Consider the definition of "lost melody" given by Merlin Carl in his arXiv preprint, "The Lost Melody Phenomenon" (arXiv: 1407.3624v5 [math.LO] 16 Mar 2015):
A lost melody is a real number $x \subseteq \omega$ which is recognizable, i.e., for some ITTM program $P$, the the computation of $P$ with $y$ on the input tape (which plays the role of a real oracle for an ITTM) is defined for all $y$ and outputs 1 iff $y = x$ and otherwise outputs 0, but not computable, i.e., no program computes the characteristic function of $x$.
Furthermore, Prof. Carl understands the notion of ITTM as follows:
These machines, which are basically classical Turing machines equipped with transfinite running time….
Hamkins and Lewis define the conditions under which ITTMs can be considered "ordinary Turing machines" and in such manner show that classical computability theory can be deemed a subtheory of ITTM-computability theory:
Thus, restricting to the case of finite input and time, a function $f: 2^{\lt {\omega}} \rightarrow 2^{\lt {\omega}}$ is $\omega$-computable exactly when it is computable in the Turing machine sense.
With this in mind I will rewrite Prof. Carl's definition without mentioning ITTM's:
A lost melody is a real number $x \subseteq \omega$ which is recognizable, i.e., from some Turing machine program $P$, the computation of $P$ with $y$ on the input tape (which plays the role of a real oracle for a Turing machine) is defined for all $y$ and outputs 1 iff $y = x$ and otherwise outputs 0 but not computable, i.e., no Turing machine program computes the characteristic function of $x$ [note that such oracles are standard in classical computability (recursion) theory—my comment (see Hartley Rogers Jr's text, chapter 9.2, "Turing Machines with Auxiliary Tapes", pg. 130)].
All that remains is to note that both $\{x \mathrel| \text{$\varphi_{x}$ is total}\}$ and its complement are both productive sets, and not recursively (computably) enumerable (which means, to me at least, not writable by any recursive function).

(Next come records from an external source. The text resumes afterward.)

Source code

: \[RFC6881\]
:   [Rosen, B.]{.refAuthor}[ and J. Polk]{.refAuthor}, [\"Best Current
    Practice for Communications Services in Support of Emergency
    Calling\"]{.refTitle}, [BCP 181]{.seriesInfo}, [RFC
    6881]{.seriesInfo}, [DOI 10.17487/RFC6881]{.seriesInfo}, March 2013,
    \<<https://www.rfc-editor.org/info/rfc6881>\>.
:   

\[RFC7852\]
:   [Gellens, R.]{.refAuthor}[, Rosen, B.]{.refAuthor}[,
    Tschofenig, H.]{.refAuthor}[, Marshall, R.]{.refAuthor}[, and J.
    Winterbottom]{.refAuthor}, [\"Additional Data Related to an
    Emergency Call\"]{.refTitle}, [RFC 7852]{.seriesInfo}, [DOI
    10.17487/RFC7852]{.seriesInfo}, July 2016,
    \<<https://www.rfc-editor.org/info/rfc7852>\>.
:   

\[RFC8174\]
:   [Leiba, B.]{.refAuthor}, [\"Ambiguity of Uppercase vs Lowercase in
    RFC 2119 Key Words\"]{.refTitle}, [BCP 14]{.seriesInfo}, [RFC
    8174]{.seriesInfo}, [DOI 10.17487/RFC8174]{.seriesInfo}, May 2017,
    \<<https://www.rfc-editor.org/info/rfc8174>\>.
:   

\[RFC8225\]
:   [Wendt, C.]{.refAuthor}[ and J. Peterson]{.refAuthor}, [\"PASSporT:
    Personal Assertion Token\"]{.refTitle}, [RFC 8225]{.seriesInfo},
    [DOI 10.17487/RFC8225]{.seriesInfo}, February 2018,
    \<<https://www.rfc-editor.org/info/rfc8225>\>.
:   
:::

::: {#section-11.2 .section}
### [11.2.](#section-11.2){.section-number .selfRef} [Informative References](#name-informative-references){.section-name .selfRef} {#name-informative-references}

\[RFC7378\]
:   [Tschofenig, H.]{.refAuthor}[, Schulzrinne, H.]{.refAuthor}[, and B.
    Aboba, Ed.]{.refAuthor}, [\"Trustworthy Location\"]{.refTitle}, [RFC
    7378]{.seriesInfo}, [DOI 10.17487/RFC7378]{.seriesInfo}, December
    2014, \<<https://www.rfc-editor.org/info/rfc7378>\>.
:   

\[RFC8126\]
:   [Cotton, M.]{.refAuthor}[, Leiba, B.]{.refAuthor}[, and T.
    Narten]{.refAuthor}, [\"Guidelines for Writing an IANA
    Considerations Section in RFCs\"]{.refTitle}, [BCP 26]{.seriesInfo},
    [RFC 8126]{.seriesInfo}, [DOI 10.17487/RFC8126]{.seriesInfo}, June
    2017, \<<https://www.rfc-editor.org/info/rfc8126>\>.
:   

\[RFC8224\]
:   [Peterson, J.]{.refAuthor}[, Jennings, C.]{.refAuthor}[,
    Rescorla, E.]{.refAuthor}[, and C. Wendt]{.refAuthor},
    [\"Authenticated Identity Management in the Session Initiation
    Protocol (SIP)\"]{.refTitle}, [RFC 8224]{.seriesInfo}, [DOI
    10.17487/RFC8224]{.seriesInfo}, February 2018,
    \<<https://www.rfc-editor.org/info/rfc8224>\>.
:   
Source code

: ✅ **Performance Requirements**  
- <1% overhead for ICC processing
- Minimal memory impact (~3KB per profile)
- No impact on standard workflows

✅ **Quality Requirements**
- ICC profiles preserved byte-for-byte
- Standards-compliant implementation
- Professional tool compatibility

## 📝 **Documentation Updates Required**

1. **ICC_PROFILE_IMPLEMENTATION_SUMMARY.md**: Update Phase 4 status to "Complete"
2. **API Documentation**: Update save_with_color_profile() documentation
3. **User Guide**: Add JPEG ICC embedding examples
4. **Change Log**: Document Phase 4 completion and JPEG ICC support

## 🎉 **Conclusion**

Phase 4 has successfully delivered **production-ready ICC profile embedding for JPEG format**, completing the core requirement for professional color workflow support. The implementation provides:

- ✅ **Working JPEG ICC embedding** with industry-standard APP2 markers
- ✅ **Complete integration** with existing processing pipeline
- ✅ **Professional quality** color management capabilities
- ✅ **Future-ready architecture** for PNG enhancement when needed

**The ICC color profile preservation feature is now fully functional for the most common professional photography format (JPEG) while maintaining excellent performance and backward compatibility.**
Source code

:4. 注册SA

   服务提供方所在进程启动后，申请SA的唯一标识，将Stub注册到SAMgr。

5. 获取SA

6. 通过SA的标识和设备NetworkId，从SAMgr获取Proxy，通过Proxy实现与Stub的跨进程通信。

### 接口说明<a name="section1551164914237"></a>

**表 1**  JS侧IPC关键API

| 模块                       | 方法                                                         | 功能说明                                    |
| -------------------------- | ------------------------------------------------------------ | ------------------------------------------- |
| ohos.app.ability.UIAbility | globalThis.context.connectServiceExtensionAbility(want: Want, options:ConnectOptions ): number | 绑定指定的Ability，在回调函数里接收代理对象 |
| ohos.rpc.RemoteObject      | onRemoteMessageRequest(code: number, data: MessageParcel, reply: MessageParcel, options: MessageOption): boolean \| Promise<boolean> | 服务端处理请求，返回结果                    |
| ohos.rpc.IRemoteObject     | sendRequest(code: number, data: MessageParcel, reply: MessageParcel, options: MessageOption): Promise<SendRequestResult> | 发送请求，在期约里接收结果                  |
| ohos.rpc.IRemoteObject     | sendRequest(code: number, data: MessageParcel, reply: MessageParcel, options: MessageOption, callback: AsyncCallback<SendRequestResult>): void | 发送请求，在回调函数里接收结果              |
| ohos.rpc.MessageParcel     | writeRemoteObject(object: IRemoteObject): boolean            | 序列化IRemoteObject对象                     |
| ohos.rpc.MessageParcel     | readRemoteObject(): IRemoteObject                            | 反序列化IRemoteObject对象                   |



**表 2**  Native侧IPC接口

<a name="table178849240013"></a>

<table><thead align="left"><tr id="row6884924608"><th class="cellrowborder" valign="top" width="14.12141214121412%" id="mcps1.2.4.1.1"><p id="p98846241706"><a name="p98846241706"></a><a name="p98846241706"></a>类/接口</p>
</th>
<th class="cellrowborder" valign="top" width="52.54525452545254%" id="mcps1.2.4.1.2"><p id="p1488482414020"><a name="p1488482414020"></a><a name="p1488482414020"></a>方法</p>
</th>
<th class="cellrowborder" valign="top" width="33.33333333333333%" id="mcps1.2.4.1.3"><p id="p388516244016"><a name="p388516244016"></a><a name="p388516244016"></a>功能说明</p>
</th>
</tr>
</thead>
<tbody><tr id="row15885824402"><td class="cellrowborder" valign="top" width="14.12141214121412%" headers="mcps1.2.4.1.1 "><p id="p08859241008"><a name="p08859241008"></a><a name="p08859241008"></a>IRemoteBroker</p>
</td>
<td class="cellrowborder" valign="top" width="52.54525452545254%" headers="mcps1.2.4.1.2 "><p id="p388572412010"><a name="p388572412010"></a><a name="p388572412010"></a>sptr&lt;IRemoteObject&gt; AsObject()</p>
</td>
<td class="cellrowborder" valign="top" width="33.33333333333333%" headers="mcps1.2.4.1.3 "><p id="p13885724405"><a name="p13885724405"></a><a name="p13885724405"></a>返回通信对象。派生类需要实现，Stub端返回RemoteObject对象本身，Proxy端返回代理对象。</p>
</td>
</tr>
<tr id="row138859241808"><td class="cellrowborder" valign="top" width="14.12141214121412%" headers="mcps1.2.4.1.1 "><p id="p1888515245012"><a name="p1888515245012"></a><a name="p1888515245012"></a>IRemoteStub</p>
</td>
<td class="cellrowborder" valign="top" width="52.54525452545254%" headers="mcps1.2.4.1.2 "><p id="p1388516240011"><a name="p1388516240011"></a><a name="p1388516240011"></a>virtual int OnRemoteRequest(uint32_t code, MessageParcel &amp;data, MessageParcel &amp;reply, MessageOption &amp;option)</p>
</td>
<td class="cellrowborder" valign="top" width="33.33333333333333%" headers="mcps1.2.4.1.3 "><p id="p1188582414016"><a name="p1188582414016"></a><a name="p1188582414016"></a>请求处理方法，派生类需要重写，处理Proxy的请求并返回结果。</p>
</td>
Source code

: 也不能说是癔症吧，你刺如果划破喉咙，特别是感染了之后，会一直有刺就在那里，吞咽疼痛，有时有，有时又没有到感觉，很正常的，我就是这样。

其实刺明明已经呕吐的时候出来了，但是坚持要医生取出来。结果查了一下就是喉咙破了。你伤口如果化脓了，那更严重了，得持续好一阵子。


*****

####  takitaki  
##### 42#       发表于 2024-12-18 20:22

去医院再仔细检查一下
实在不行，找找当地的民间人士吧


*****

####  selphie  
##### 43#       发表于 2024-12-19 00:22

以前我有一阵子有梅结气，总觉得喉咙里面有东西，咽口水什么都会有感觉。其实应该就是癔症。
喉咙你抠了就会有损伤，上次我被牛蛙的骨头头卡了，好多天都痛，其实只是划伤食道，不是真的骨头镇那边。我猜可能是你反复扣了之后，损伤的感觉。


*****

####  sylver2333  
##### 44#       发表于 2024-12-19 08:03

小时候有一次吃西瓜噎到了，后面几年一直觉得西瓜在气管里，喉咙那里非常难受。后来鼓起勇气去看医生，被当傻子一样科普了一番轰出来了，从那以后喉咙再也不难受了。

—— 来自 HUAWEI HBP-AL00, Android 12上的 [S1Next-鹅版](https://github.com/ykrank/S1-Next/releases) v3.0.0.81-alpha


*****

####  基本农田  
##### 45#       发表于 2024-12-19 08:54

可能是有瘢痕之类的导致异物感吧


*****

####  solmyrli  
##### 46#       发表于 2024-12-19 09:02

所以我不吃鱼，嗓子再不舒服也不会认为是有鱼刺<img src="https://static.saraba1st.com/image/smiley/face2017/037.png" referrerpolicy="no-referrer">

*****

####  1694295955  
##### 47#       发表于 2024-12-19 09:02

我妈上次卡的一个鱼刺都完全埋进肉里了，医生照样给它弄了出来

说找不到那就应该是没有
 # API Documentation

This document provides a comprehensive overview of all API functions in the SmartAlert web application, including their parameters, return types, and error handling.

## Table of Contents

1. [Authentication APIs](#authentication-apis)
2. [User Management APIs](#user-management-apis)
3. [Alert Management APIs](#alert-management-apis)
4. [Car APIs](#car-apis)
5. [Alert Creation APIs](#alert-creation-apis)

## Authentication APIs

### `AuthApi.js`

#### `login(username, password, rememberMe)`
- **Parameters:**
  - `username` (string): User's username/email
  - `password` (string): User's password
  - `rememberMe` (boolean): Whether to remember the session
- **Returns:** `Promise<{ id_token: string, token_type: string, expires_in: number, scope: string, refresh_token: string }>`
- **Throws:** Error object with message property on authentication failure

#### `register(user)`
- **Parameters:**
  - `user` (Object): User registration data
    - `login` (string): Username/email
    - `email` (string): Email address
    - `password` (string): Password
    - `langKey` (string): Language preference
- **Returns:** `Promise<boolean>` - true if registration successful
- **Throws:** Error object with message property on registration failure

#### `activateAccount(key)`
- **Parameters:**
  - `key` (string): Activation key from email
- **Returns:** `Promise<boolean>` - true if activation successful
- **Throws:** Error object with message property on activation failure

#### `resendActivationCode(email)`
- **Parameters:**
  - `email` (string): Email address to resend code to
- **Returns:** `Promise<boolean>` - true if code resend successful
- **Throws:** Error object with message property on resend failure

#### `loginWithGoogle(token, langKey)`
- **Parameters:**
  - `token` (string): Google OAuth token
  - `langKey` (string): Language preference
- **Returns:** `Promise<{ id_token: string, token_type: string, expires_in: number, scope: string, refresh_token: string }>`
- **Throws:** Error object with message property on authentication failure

So can the singleton $\{\{x \mathrel| \text{$\varphi_{x}$ is total}\}\}$ be decidable by Prof. Carl's oracle (restricted to classical recursion theory)?
I believe it can for the following reason: i) if one assumes that the oracle in question has multiple oracle tapes—$2^{\aleph_0}$ of them in fact (one tape for each set of natural numbers)—when one compares the elements of $x$ with the elements of $y$ by the oracle, it will, in fact, show that $y \neq x$ in a finite number of steps, but only show that $y = x$ if the oracle machine does not halt. Now if one wishes to consider the oracle machine an ITTM (for the reason that if $y = x$ the the oracle machine does not halt), by the limsup rule the oracle machine must output a 1, but this is a trivial use of an ITTM.